But we should also be wary of how the growing focus on that possibility could be anchoring our ideas about what constitutes a crisis, because the reality is that there are many things short of a coup that could be profoundly damaging to American democracy. And some of them are already happening.

Take, for example, Mr. Trump’s refusal during the debate on Tuesday to condemn white supremacist groups and militia groups and call for them not to engage in violence. Instead, he told the Proud Boys, a far-right group, to “stand by” — a message that some within that group took as an endorsement of their violent tactics. (Mr. Trump walked back the comments a day later and said that he does not know who the Proud Boys are.)

If you’re focused on the possibility Mr. Trump will refuse to leave office, then the encouragement of far-right groups suggests the disturbing possibility that such organizations might come out in support of him when that time comes, leading to violent clashes in American cities as extremist militias fight to keep Mr. Trump in office.

That is certainly a scary thought. But it’s also $300-toaster thinking, because anchoring on that possibility can make the violence already happening in America cities seem less bad by comparison.

Ari Weil, a researcher at the University of Chicago, has been tracking vehicle ramming attacks, in which people drive cars into crowds of protesters. Since nationwide protests against police violence erupted in May, he has identified 43 attacks in which the driver appears to have had “malicious intent,” and over 100 attacks total. In many cases, the drivers specifically admitted to political motivations, or had a history of participation in extremist groups in person or on social media. (Most of these incidents are tied to the far right, but this week a California woman was charged with attempted murder after driving into a pro-Trump rally.)

Mr. Trump has also encouraged the police to use physical violence. In 2017, for instance, he told the police not to be “too nice” to suspects when arresting them. In Minneapolis last month, he said that it had been a “beautiful sight” when the police shot Ali Velshi, a journalist covering a protest for MSNBC, with rubber bullets.

Even experts are influenced by anchoring. Many worry about an extreme scenario in which the federal government bans elections and political competition, which would indeed be very scary. But focusing on that can anchor their perceptions, warping their views of other, less clear-cut forms of democratic dysfunction.

“When police engage in excessive surveillance, incursions on civil liberties, and arbitrary force as a matter of routine patrol, many scholars of American politics are reluctant to consider it a violation of democracy and instead deem them aberrations in an otherwise functioning democracy,” even though those same experts would be quick to condemn such tactics as authoritarianism in other countries, Vesla Weaver, a political scientist at Johns Hopkins University and Gwen Prowse, a Ph.D. student at Yale, wrote in a recent article in the journal Science.

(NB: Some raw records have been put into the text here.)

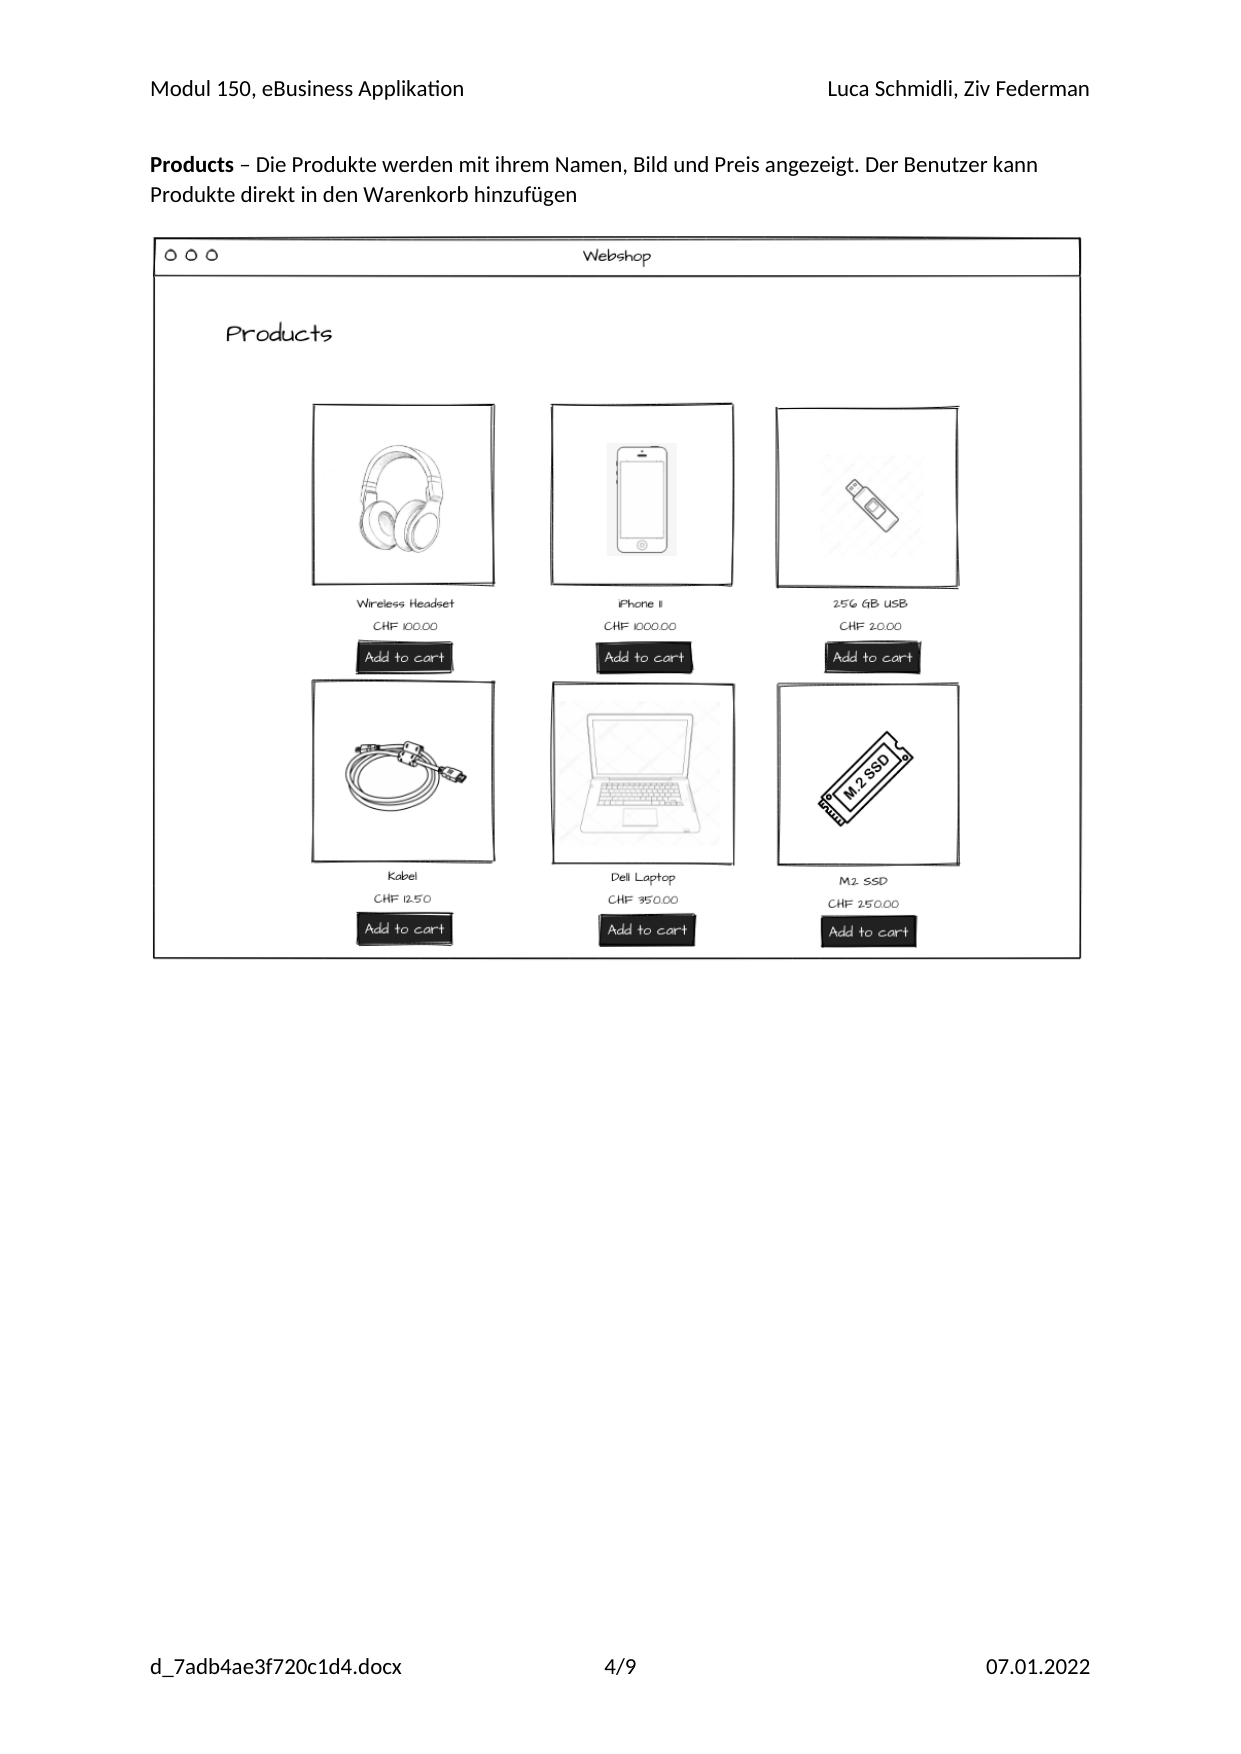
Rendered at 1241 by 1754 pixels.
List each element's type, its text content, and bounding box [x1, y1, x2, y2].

text Products – Die Produkte werden mit ihrem Namen, Bild und Preis angezeigt. Der Benutzer kann Produkte direkt in den Warenkorb hinzufügen [150, 150, 1090, 208]
picture [118, 228, 1147, 1061]
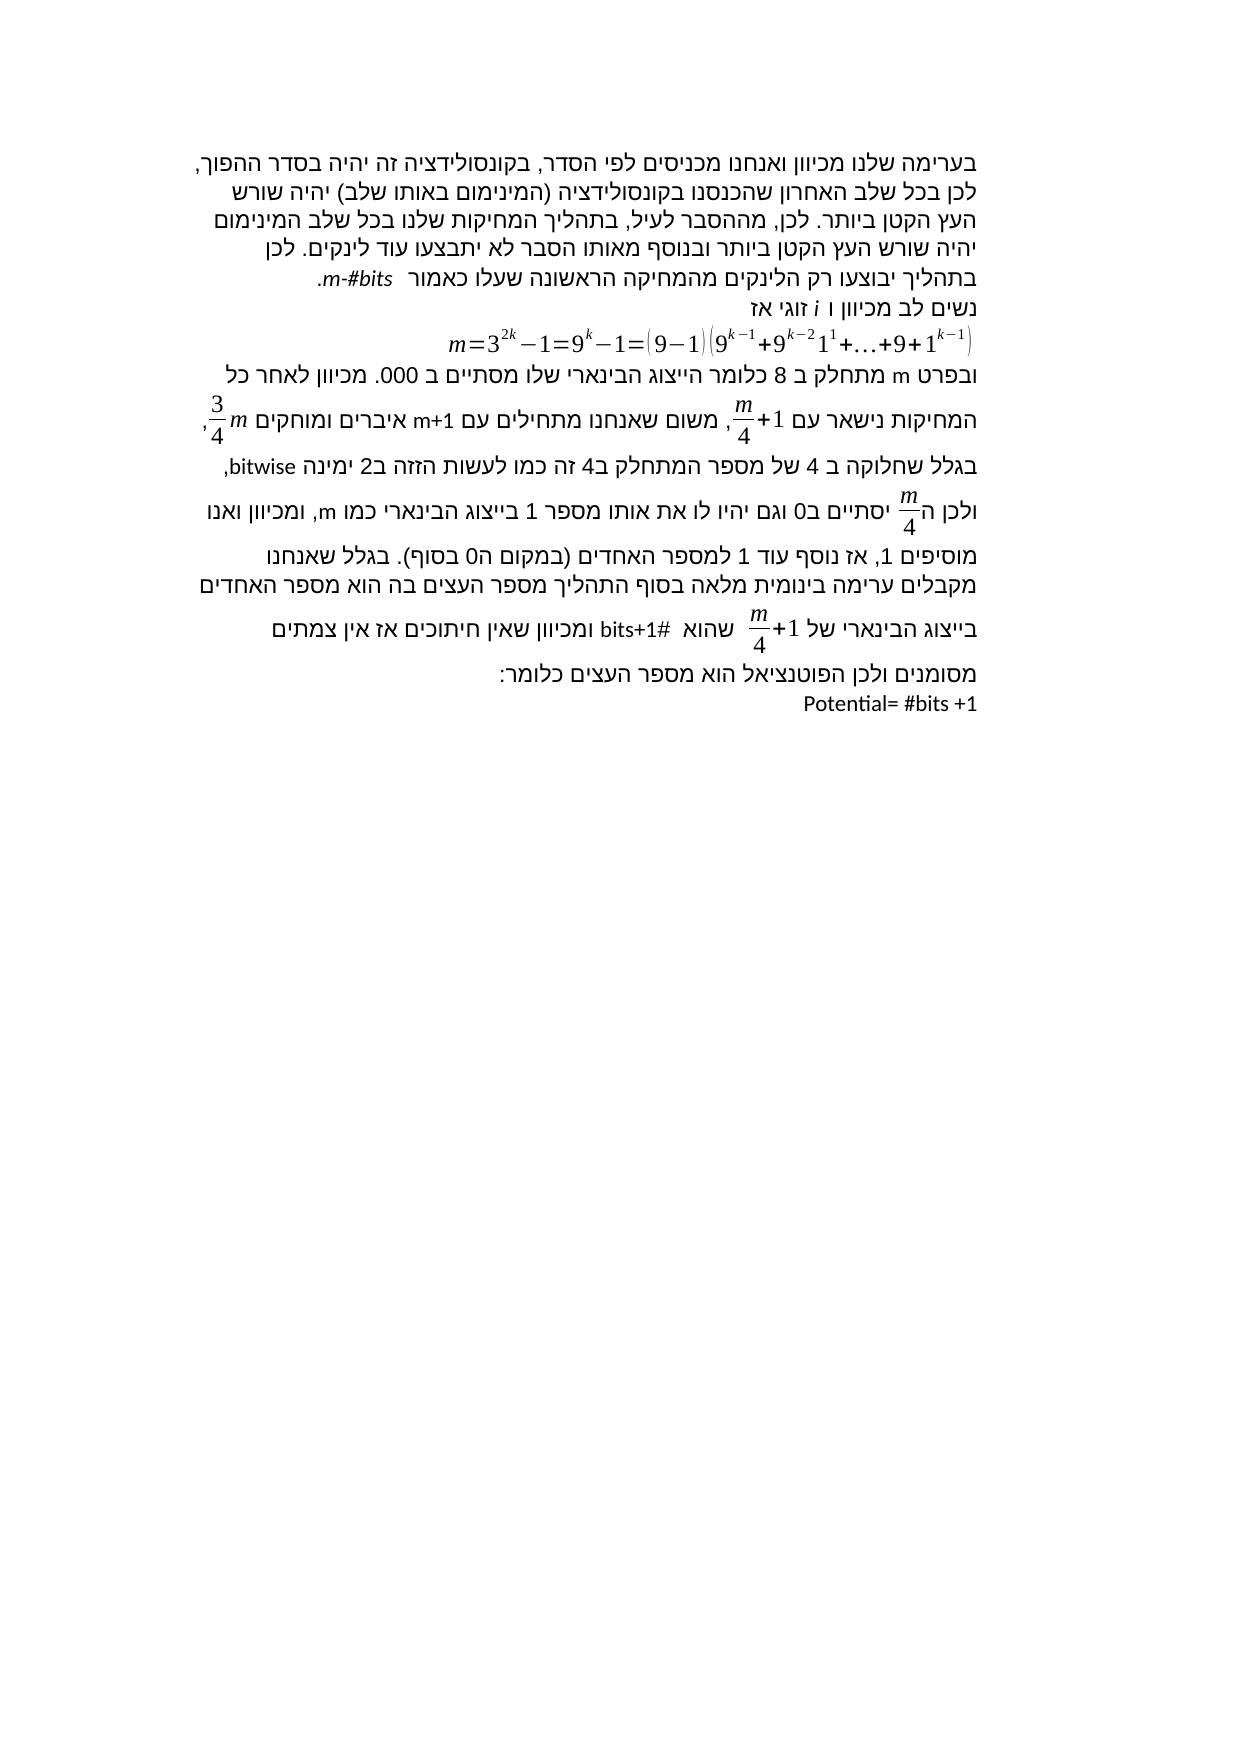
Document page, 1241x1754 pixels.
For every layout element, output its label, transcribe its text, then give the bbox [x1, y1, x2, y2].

list בערימה שלנו מכיוון ואנחנו מכניסים לפי הסדר, בקונסולידציה זה יהיה בסדר ההפוך, לכן בכל שלב האחרון שהכנסנו בקונסולידציה (המינימום באותו שלב) יהיה שורש העץ הקטן ביותר. לכן, מההסבר לעיל, בתהליך המחיקות שלנו בכל שלב המינימום יהיה שורש העץ הקטן ביותר ובנוסף מאותו הסבר לא יתבצעו עוד לינקים. לכן בתהליך יבוצעו רק הלינקים מהמחיקה הראשונה שעלו כאמור m-#bits. [187, 150, 978, 292]
list Potential= #bits +1 [187, 689, 978, 717]
list נשים לב מכיוון ו i זוגי אז [187, 294, 978, 322]
list ובפרט m מתחלק ב 8 כלומר הייצוג הבינארי שלו מסתיים ב 000. מכיוון לאחר כל המחיקות נישאר עם , משום שאנחנו מתחילים עם m+1 איברים ומוחקים , בגלל שחלוקה ב 4 של מספר המתחלק ב4 זה כמו לעשות הזזה ב2 ימינה bitwise, ולכן ה יסתיים ב0 וגם יהיו לו את אותו מספר 1 בייצוג הבינארי כמו m, ומכיוון ואנו מוסיפים 1, אז נוסף עוד 1 למספר האחדים (במקום ה0 בסוף). בגלל שאנחנו מקבלים ערימה בינומית מלאה בסוף התהליך מספר העצים בה הוא מספר האחדים בייצוג הבינארי של שהוא #bits+1 ומכיוון שאין חיתוכים אז אין צמתים מסומנים ולכן הפוטנציאל הוא מספר העצים כלומר: [187, 361, 978, 687]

Unfortunately, experiments suggest that it’s hard to avoid being influenced by an anchor, even if you are aware of it. But one thing that does seem to help is forming your own arguments against the anchor.

In the case of the toaster, that might mean reading reviews and looking at their cheaper recommendations as a basis to argue with yourself against keeping your pricey purchase. And in the case of the health of American democracy, that might mean thinking about what rights other democratic governments provide to their citizens, and using that to inform your judgments about the rights and protections afforded to Americans today.